Records for the exercise:
##############################
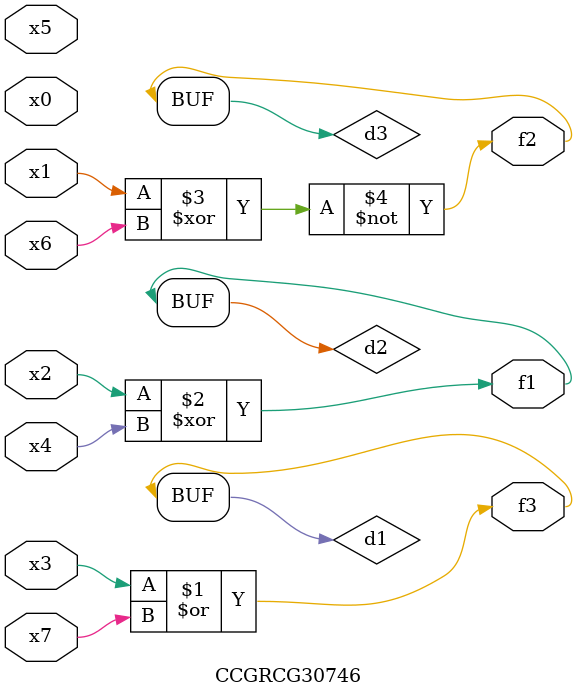
<source format=v>
module CCGRCG30746(
	input x0, x1, x2, x3, x4, x5, x6, x7,
	output f1, f2, f3
);

	wire d1, d2, d3;

	or (d1, x3, x7);
	xor (d2, x2, x4);
	xnor (d3, x1, x6);
	assign f1 = d2;
	assign f2 = d3;
	assign f3 = d1;
endmodule

</source>
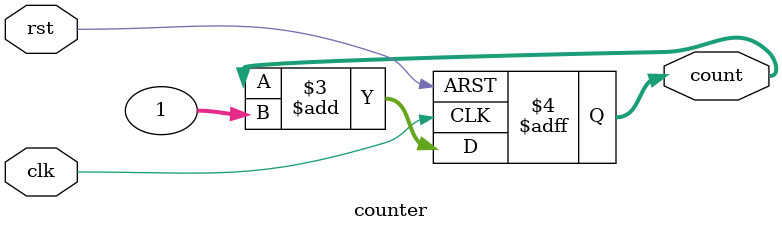
<source format=v>
`timescale 1ns / 1ps


module counter (
        input clk,
        input rst,
        output reg [31:0] count
    );

    always @ (posedge clk or posedge rst)
    begin
        if (rst == 1)
            count <= 0;
        else
            count <= count + 1;
    end

endmodule

</source>
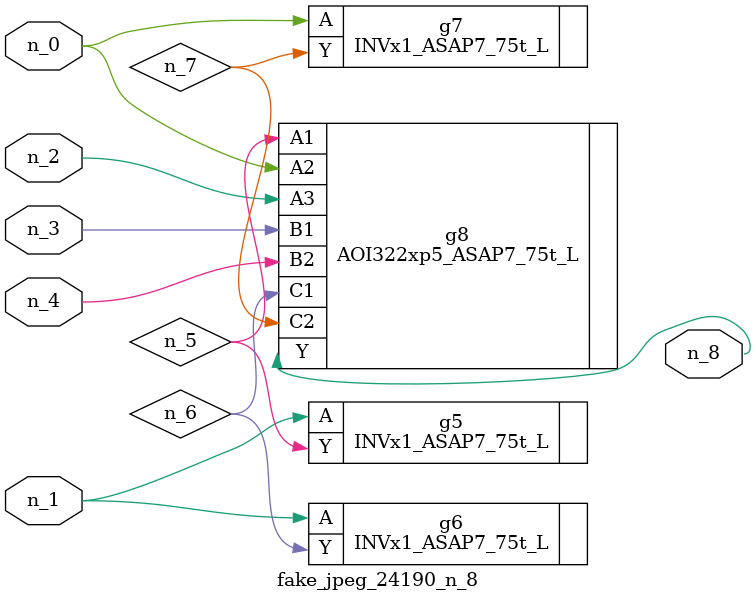
<source format=v>
module fake_jpeg_24190_n_8 (n_3, n_2, n_1, n_0, n_4, n_8);

input n_3;
input n_2;
input n_1;
input n_0;
input n_4;

output n_8;

wire n_6;
wire n_5;
wire n_7;

INVx1_ASAP7_75t_L g5 ( 
.A(n_1),
.Y(n_5)
);

INVx1_ASAP7_75t_L g6 ( 
.A(n_1),
.Y(n_6)
);

INVx1_ASAP7_75t_L g7 ( 
.A(n_0),
.Y(n_7)
);

AOI322xp5_ASAP7_75t_L g8 ( 
.A1(n_5),
.A2(n_0),
.A3(n_2),
.B1(n_3),
.B2(n_4),
.C1(n_6),
.C2(n_7),
.Y(n_8)
);


endmodule
</source>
##############################
Description of the task: Where a line of the data contains "output", copy that line.

Task solution:
	output f1, f2, f3
        output reg [31:0] count
output n_8;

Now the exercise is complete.